Certainly the film suggests that Kevin has these psychopathic traits and would meet diagnostic criteria for psychopathy (such as a high score on the Psychopathy Checklist, PCL-R). However, there appears to be more to him than the unfeeling and uncaring prototype of the psychopath. There also appears to be something akin to “evil” in that from birth he appears to be deliberately going out of his way to inconvenience, upset and hurt people (with little gain to himself). These “sadistic” tendencies have been noted in some psychopaths (but far from all) and such people are known as a “lethal cocktail”.

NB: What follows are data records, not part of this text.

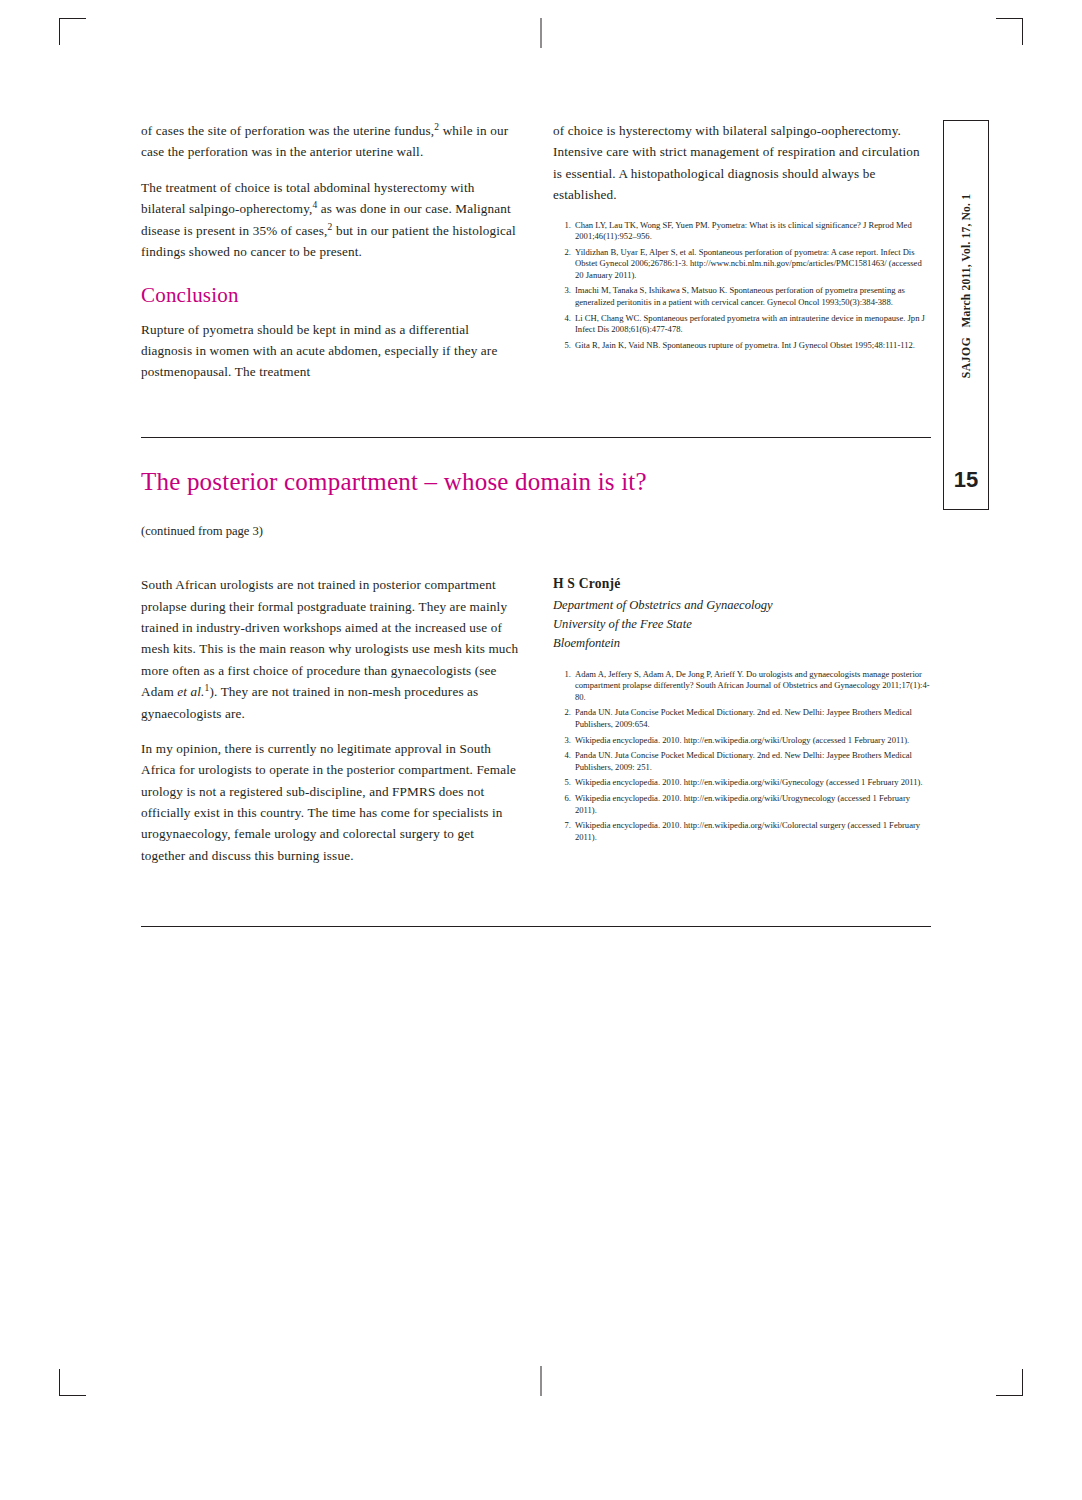SAJOG March 2011, Vol. 17, No. 1
15
of cases the site of perforation was the uterine fundus,2 while in our case the perforation was in the anterior uterine wall.
The treatment of choice is total abdominal hysterectomy with bilateral salpingo-opherectomy,4 as was done in our case. Malignant disease is present in 35% of cases,2 but in our patient the histological findings showed no cancer to be present.
Conclusion
Rupture of pyometra should be kept in mind as a differential diagnosis in women with an acute abdomen, especially if they are postmenopausal. The treatment
of choice is hysterectomy with bilateral salpingo-oopherectomy. Intensive care with strict management of respiration and circulation is essential. A histopathological diagnosis should always be established.
Chan LY, Lau TK, Wong SF, Yuen PM. Pyometra: What is its clinical significance? J Reprod Med 2001;46(11):952–956.
Yildizhan B, Uyar E, Alper S, et al. Spontaneous perforation of pyometra: A case report. Infect Dis Obstet Gynecol 2006;26786:1-3. http://www.ncbi.nlm.nih.gov/pmc/articles/PMC1581463/ (accessed 20 January 2011).
Imachi M, Tanaka S, Ishikawa S, Matsuo K. Spontaneous perforation of pyometra presenting as generalized peritonitis in a patient with cervical cancer. Gynecol Oncol 1993;50(3):384-388.
Li CH, Chang WC. Spontaneous perforated pyometra with an intrauterine device in menopause. Jpn J Infect Dis 2008;61(6):477-478.
Gita R, Jain K, Vaid NB. Spontaneous rupture of pyometra. Int J Gynecol Obstet 1995;48:111-112.
The posterior compartment – whose domain is it?
(continued from page 3)
South African urologists are not trained in posterior compartment prolapse during their formal postgraduate training. They are mainly trained in industry-driven workshops aimed at the increased use of mesh kits. This is the main reason why urologists use mesh kits much more often as a first choice of procedure than gynaecologists (see Adam et al.1). They are not trained in non-mesh procedures as gynaecologists are.
In my opinion, there is currently no legitimate approval in South Africa for urologists to operate in the posterior compartment. Female urology is not a registered sub-discipline, and FPMRS does not officially exist in this country. The time has come for specialists in urogynaecology, female urology and colorectal surgery to get together and discuss this burning issue.
H S Cronjé
Department of Obstetrics and Gynaecology
University of the Free State
Bloemfontein
Adam A, Jeffery S, Adam A, De Jong P, Arieff Y. Do urologists and gynaecologists manage posterior compartment prolapse differently? South African Journal of Obstetrics and Gynaecology 2011;17(1):4-80.
Panda UN. Juta Concise Pocket Medical Dictionary. 2nd ed. New Delhi: Jaypee Brothers Medical Publishers, 2009:654.
Wikipedia encyclopedia. 2010. http://en.wikipedia.org/wiki/Urology (accessed 1 February 2011).
Panda UN. Juta Concise Pocket Medical Dictionary. 2nd ed. New Delhi: Jaypee Brothers Medical Publishers, 2009: 251.
Wikipedia encyclopedia. 2010. http://en.wikipedia.org/wiki/Gynecology (accessed 1 February 2011).
Wikipedia encyclopedia. 2010. http://en.wikipedia.org/wiki/Urogynecology (accessed 1 February 2011).
Wikipedia encyclopedia. 2010. http://en.wikipedia.org/wiki/Colorectal surgery (accessed 1 February 2011).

The crucial question then is “where do they come from”. In the film we are certainly given the impression that Kevin is born this way. Recent research does appear to find a strong genetic influence on psychopathy, but this needs to be put in perspective. First, there is not a gene for psychopathy, but many of the traits (such as callousness) may well have some genetic inheritance. Second, just because something is genetic doesn’t mean it will be apparent at birth (my male pattern baldness, for example, failed to show until my 30s!). It is clear that the expression of many genes is dependent upon the environment. Hence, you may have a bad gene or you may have a bad parent, but what you really don’t want is both a bad gene and a bad parent. I will leave it up to you to think as to whether Kevin had a bad parent……

1 comment:

  1. Wow, I really do find all these post-sciscreen essays fascinating so thanks to the speakers for taking the time to write these and to the sciscreen team for putting them up on the blog.
    'Kevin' was the first book that my reading group chose to read (3 1/2 years ago) so apologies if I'm recalling incorrectly. The book differs from the film in, what I feel, a couple of important respects. The book tells the story retrospectively from Eva's point of view (which the film tries to do but I'm not sure that's ever really possible in a cinematic format). On reading the book, you get a strong sense that Eva doesn't want children, that she has Kevin in order to 'test' her own emotions and maternal instincts (a selfish act which doesn't endear you to Eva right at the start). When that doesn't quite go the way she would like, she has a second child in order to appease her sense of self-blame, to demonstrate to herself that she is capable of such parental love and that Kevin was just 'born evil'. She attempts to 'wash her hands of him' which Kevin repays her by 'washing his sister's eye with drain cleaner'. The father's response to this in blaming Eva is the author's way of summing up the father's whole softly softly approach throughout and his inability to see the reality of the situation (as told by Eva). Kevin may appear contemptuous of his mother but he does respect her and he has a sense that she may 'understand' his actions and him better than anyone else and certainly not his father who he repays by taking his life. This is the other way in which the book differs from the film. It's written in a way that you are led to believe that the father is still alive, has custody of the daughter and no longer has anything to do with Kevin at all (which interestingly enough builds a greater sense of contempt for the father in a way that the film doesn't do). Is the question do you think Kevin had a bad parent or bad parents?
    As well as the standard nature vs nurture debate and the discussion of who's to blame, the biggest thing that divided our reading group was actually the punishment and response to the consequences of what Kevin had done. Some argued that it didn't matter whether it was genetic, environmental or an interaction between the two but that he should simply be permanently 'removed' from society so as not to do it again. The film hints at the potential to see a caring side of Kevin (when he's very ill as a child and when he's pumped with sedating drugs in the prison such that we see remorse). To me, research on the genetic and environmental contributions to such conditions is what will help us as a society understand causation better so that we are better equipped to make decisions on who is a danger to themselves and others and how best to deal with that.